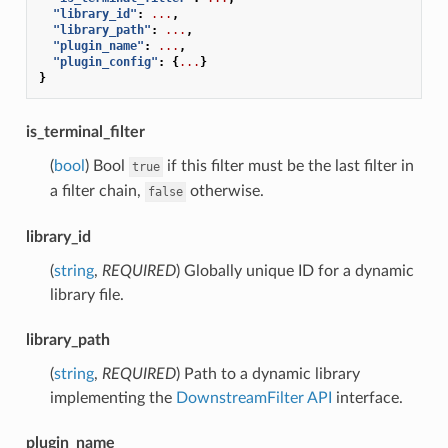
"library_id"
:
...
,
"library_path"
:
...
,
"plugin_name"
:
...
,
"plugin_config"
:
{
...
}
}
is_terminal_filter
(
bool
) Bool
if this filter must be the last filter in
true
a filter chain,
otherwise.
false
library_id
(
string
,
REQUIRED
) Globally unique ID for a dynamic
library file.
library_path
(
string
,
REQUIRED
) Path to a dynamic library
implementing the
DownstreamFilter API
interface.
plugin_name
◆ ◆ ◆ ◆ ◆
Exercise requirements: Lay out every line of text from the rows above as a Markdown table with the columns "No." and "Line", numbering the lines in order and skipping any blank ones. Leave the pictures out of the answer.

Solution:
| No. | Line |
|---|---|
| 1 | "library_id" |
| 2 | : |
| 3 | ... |
| 4 | , |
| 5 | "library_path" |
| 6 | : |
| 7 | ... |
| 8 | , |
| 9 | "plugin_name" |
| 10 | : |
| 11 | ... |
| 12 | , |
| 13 | "plugin_config" |
| 14 | : |
| 15 | { |
| 16 | ... |
| 17 | } |
| 18 | } |
| 19 | is_terminal_filter |
| 20 | ( |
| 21 | bool |
| 22 | ) Bool |
| 23 | if this filter must be the last filter in |
| 24 | true |
| 25 | a filter chain, |
| 26 | otherwise. |
| 27 | false |
| 28 | library_id |
| 29 | ( |
| 30 | string |
| 31 | , |
| 32 | REQUIRED |
| 33 | ) Globally unique ID for a dynamic |
| 34 | library file. |
| 35 | library_path |
| 36 | ( |
| 37 | string |
| 38 | , |
| 39 | REQUIRED |
| 40 | ) Path to a dynamic library |
| 41 | implementing the |
| 42 | DownstreamFilter API |
| 43 | interface. |
| 44 | plugin_name |